At a recent Bar Mitzvah, I got chatting with a friend who was recently returned from Israel. Our conversation started with what’s become the typical post-service discussion of who tutored the Bar Mitzvah boy, how many months did they work together, and how wonderful the young man did with his service. My friend related to me that in Israel, orthodox families don’t think much of needing to prepare for their child’s Bar or Bat Mitzvah. The child has been hearing and saying the prayers their whole life, they already know how to read tropes, and as the Torah portion they read is directly related to the day they were born, the family knows the portion upwards of 10 years before the child’s actual service, giving more than enough time for the child to perfect all the chanting. A few weeks before the event, the parents speak with the Rabbi to discuss who will called up for certain honors, and that’s it.
Theoretically, that means a parent or other family member could chant a young child’s Torah portion (and Haftarah) to them at night, as a sort of lullaby. To a young child, those musical notes and syllables would come to mean “I am loved” and “I am safe”. The kid would learn it as a comforting lullaby, building an unbreakable connection with whoever chanted and sang those words. Ten years later, having to chant a Torah portion in front of the community wouldn’t be something to make you nervous, you’re simply singing the song that you’ve always known.

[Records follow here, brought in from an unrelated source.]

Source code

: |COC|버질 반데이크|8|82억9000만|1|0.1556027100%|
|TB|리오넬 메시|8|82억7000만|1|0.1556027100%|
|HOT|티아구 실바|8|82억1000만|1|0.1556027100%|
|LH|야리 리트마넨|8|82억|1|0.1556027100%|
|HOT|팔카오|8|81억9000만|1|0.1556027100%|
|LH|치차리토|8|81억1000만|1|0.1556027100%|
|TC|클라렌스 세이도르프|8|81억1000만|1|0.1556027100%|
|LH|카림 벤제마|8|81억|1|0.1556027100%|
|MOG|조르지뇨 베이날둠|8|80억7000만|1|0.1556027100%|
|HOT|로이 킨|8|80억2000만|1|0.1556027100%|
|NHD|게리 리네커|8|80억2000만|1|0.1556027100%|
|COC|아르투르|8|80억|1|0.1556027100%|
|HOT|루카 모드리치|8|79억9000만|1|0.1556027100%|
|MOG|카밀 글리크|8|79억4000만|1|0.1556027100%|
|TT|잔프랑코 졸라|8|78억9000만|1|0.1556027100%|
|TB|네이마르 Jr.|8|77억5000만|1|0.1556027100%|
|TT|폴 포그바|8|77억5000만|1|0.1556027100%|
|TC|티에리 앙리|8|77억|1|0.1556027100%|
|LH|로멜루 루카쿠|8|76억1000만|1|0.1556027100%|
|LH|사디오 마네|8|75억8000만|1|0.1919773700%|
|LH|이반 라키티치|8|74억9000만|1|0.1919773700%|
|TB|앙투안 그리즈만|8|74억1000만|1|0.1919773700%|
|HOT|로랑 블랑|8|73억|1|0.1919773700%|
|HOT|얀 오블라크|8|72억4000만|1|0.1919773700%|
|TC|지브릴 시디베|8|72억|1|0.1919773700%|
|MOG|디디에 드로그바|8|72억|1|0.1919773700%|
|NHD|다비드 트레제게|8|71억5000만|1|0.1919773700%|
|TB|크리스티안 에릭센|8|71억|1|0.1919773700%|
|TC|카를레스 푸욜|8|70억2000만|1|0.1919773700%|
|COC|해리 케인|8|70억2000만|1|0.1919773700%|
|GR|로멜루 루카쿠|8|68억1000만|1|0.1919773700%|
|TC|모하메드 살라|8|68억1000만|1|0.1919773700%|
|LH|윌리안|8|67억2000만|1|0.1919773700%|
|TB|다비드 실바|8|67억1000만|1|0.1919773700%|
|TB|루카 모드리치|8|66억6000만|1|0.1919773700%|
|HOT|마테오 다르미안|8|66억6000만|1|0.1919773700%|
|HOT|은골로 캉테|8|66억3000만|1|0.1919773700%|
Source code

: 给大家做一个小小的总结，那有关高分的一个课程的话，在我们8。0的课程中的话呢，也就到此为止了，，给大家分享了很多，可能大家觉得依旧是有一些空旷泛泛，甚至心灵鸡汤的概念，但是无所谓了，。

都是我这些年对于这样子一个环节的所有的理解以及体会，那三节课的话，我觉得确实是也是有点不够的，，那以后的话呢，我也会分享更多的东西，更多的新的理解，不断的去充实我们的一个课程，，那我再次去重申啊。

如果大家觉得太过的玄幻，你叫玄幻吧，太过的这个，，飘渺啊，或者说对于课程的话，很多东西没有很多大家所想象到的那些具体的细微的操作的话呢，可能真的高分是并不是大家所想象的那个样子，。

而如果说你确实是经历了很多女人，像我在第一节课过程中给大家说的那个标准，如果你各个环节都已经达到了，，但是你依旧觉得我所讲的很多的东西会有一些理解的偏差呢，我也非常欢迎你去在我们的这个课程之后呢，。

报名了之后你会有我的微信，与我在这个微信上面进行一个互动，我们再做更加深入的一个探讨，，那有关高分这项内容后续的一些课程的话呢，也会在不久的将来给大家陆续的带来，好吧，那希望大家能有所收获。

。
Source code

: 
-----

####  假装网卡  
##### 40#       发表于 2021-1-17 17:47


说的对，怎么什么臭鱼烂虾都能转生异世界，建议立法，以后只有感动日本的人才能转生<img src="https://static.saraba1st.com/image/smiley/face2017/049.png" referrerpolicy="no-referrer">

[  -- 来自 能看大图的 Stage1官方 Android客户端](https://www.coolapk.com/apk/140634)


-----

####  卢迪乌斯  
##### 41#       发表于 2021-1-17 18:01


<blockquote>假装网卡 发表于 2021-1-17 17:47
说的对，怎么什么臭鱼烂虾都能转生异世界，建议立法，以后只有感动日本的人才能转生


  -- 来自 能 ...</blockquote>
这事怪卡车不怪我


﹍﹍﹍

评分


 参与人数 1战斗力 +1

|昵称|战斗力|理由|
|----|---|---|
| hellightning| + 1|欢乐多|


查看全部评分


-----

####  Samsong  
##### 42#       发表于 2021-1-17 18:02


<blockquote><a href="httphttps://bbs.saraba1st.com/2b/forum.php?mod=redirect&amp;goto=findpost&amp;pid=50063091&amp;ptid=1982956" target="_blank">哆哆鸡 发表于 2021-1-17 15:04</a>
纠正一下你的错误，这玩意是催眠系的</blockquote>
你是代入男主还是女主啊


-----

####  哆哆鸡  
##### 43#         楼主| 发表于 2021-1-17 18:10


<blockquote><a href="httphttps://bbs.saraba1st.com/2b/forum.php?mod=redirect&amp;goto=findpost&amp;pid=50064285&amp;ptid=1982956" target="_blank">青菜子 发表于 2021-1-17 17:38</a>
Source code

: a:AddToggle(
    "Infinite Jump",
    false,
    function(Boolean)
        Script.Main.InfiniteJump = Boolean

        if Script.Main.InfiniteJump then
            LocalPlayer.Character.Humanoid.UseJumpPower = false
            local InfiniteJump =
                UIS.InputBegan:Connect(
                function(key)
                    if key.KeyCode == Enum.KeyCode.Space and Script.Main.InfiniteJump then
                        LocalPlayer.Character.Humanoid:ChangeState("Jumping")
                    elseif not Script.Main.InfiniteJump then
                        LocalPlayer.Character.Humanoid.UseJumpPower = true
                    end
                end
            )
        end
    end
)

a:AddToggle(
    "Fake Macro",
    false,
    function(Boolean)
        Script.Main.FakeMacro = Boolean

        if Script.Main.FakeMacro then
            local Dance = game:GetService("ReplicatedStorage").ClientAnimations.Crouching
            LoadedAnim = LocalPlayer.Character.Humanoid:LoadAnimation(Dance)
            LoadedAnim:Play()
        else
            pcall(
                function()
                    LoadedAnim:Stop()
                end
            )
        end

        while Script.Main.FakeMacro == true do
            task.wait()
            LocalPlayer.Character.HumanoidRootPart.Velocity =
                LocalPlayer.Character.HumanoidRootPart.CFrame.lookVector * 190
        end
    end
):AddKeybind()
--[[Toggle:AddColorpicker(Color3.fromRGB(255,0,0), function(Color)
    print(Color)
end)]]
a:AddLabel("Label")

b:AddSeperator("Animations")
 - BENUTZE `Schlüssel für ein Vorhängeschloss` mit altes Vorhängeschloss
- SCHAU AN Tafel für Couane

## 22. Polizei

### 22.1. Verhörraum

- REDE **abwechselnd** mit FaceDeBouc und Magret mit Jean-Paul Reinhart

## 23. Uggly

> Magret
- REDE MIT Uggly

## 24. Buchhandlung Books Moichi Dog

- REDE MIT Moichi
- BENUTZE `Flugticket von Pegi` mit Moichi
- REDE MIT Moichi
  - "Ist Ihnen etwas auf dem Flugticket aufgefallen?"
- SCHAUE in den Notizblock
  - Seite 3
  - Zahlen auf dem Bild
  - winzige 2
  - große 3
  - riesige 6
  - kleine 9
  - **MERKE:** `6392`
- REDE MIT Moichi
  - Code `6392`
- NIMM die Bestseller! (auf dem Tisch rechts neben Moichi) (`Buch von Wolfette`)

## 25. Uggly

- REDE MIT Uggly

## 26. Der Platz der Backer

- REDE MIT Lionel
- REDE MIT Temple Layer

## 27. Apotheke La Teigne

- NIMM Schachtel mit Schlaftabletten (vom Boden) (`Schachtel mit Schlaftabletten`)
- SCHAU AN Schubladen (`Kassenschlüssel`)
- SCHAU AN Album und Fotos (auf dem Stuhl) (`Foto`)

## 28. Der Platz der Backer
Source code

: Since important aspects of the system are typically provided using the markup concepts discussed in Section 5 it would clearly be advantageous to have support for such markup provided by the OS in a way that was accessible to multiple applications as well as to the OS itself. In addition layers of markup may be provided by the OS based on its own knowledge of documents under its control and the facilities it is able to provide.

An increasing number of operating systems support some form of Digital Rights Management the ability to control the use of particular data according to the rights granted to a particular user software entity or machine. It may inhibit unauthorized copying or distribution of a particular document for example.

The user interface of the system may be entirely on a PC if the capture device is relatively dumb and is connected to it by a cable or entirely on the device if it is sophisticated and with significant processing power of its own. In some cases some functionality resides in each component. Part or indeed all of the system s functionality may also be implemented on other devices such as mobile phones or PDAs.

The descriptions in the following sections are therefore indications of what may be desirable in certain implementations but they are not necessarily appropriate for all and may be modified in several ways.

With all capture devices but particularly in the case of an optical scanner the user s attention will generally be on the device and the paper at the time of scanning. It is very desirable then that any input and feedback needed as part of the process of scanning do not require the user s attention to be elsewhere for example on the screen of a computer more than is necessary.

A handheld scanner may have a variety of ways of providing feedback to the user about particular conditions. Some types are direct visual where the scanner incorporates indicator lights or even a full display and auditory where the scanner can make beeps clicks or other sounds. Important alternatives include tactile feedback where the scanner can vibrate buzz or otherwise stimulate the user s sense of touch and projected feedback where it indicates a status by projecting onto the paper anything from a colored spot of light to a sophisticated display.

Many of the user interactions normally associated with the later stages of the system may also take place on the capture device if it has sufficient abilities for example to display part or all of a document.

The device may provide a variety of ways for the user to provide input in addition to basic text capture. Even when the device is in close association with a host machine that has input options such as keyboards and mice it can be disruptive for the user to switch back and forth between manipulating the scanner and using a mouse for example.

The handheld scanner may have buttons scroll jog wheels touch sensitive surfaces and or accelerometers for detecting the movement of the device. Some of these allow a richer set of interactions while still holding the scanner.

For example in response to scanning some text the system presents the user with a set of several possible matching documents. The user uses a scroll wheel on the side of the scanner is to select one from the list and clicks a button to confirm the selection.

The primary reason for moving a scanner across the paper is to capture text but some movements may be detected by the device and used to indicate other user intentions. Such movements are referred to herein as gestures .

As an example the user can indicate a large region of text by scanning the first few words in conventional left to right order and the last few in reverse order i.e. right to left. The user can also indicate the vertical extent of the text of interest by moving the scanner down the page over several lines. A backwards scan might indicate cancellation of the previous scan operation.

When a Jewish child is born, they receive an invitation to two very special clubs.
The first club is comprised of all the other Jewish children being called to the Torah as B’nai Mitzvah that same Shabbat. All of those students learn the same Torah portion. In this club of having something in common, everyone shares the unbreakable bond of having been called to the Torah for the first time to read the same Torah portion. Chances are, many of you share the same birthday as well.
The second club is comprised of people you may not have anything in common with. In fact, no one from your first club will be part of your second club. Everyone in this second club was called to the Torah for the first time for a different portion than everyone else. There may be 54 people in this club, but more likely there is somewhere between 156 and 162. You each bring a different Torah portion to the table. Which means that when all of you are together, you literally have the entire Torah amongst you.
Jewish children of the world, the day you were born you received two invitations.
The day you were called to the Torah as a Bar or Bat Mitzvah you answered both of those invitations with here I am.